- From: olivier Thereaux <ot@w3.org>
- Date: Fri, 18 Jan 2008 15:27:22 +0900
- To: Martin Duerst <duerst@it.aoyama.ac.jp>
- Cc: Tools dev list <public-qa-dev@w3.org>
Hi Martin,
I was doing some tests with IRIs in perl and your name kept cropping
up in documentation, so I was wondering if you could answer some of my
doubts. Do you know what the state of adoption of IRIs (and in
particular IDNs) in perl?
I have seen some IDN-related modules (e.g [1]) being released, but it
seems that the top obstacle to nicely handling IRIs in perl is that
the URI module [2] is not IRI-friendly. As my little test script
(attached, but not worth much) showed the URI constructor ignores and
trashes all non-ascii characters in the host [3].
[1] Net::IDN::Encode
[2] http://search.cpan.org/~gaas/URI-1.35/URI.pm
[3] http://search.cpan.org/~gaas/URI-1.35/URI.pm#CONSTRUCTORS
I was hoping I'd be able to 1) construct the URI object and THEN 2)

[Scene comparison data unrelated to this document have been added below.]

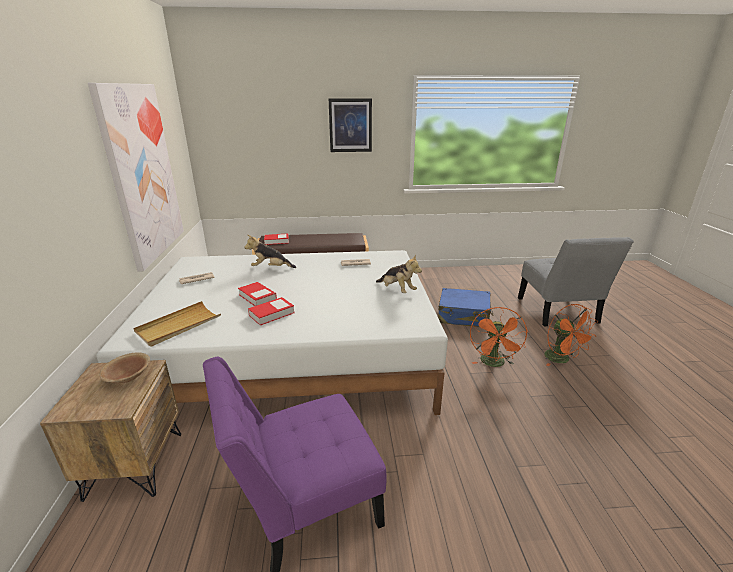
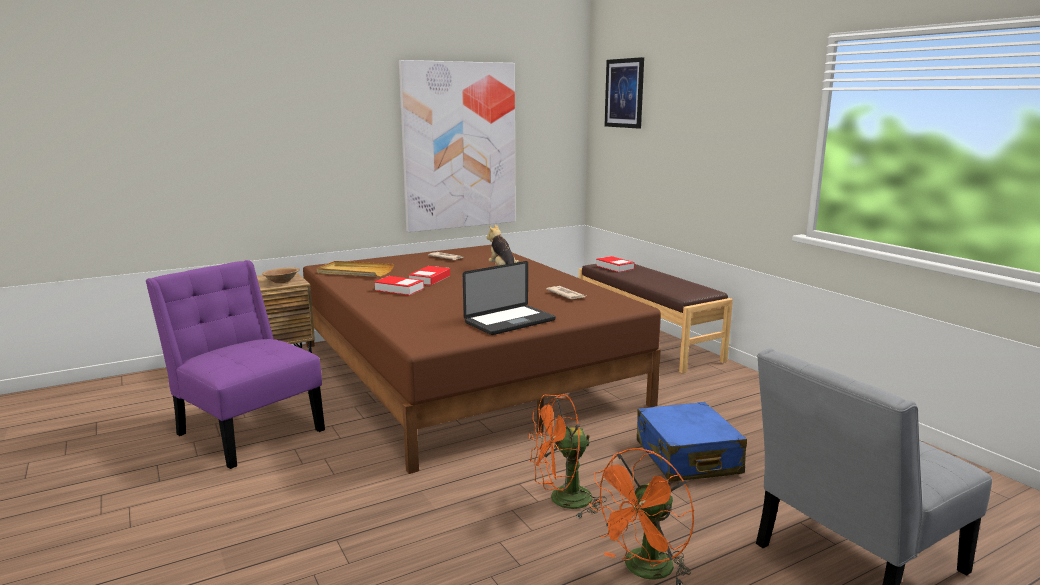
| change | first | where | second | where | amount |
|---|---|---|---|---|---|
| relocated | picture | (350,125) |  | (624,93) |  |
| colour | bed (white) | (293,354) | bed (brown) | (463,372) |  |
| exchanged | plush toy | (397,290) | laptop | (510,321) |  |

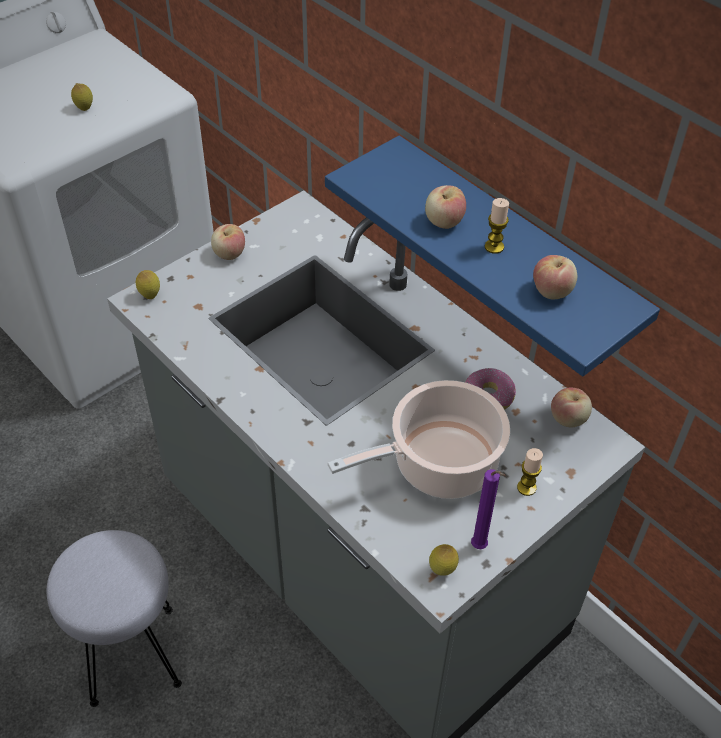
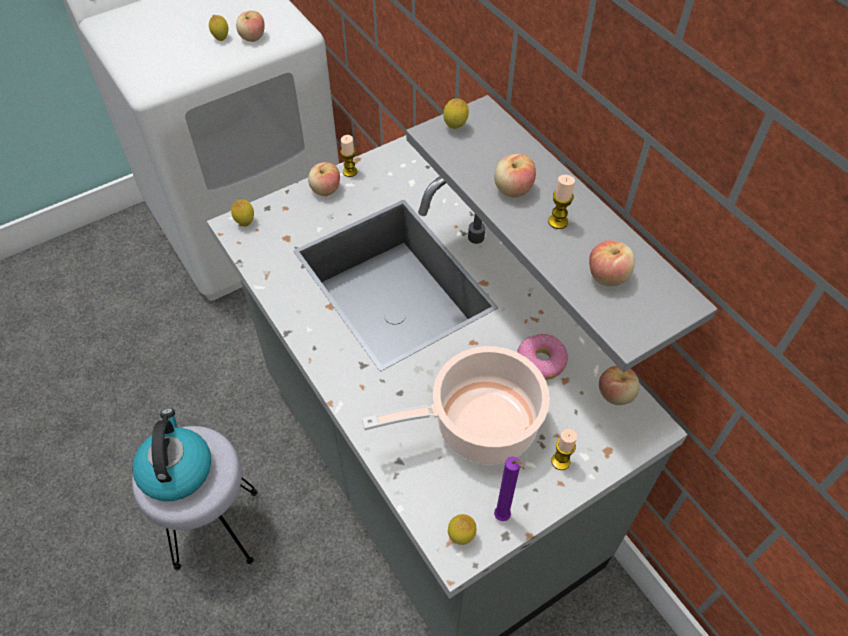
| change | first | where | second | where | amount |
|---|---|---|---|---|---|
| colour | shelf (blue) | (512,254) | shelf (grey) | (581,227) |  |
| appeared |  |  | apple | (252,37) |  |
| appeared |  |  | lemon | (455,127) |  |
| appeared |  |  | candle | (350,172) |  |
| appeared |  |  | kettle | (176,469) |  |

prepname and encode to punycode the hostname with something like:
$uri->host( domain_to_ascii($uri->host) );
but that won't work because by that time all the non-ascii characters
in the hostname have already been trashed by URI::Escape. The other
solution would be to first encode into punycode, then construct the
URI object, but that means reinventing the wheel and parsing the URI
by hand (to get the host part) first.
So, that's not satisfying. What is surprising me is that apparently
there is nothing in the tracker for this module mentioning IDNs and
punycode. Maybe noone has yet suggested to the module maintainers that
instead of trashing all non-ascii chars, they should be attempting a
punycode conversion?
Do you recall any such discussion? Have you already experimented in
this area?
Thanks.
--
olivier
Received on Friday, 18 January 2008 06:27:41 UTC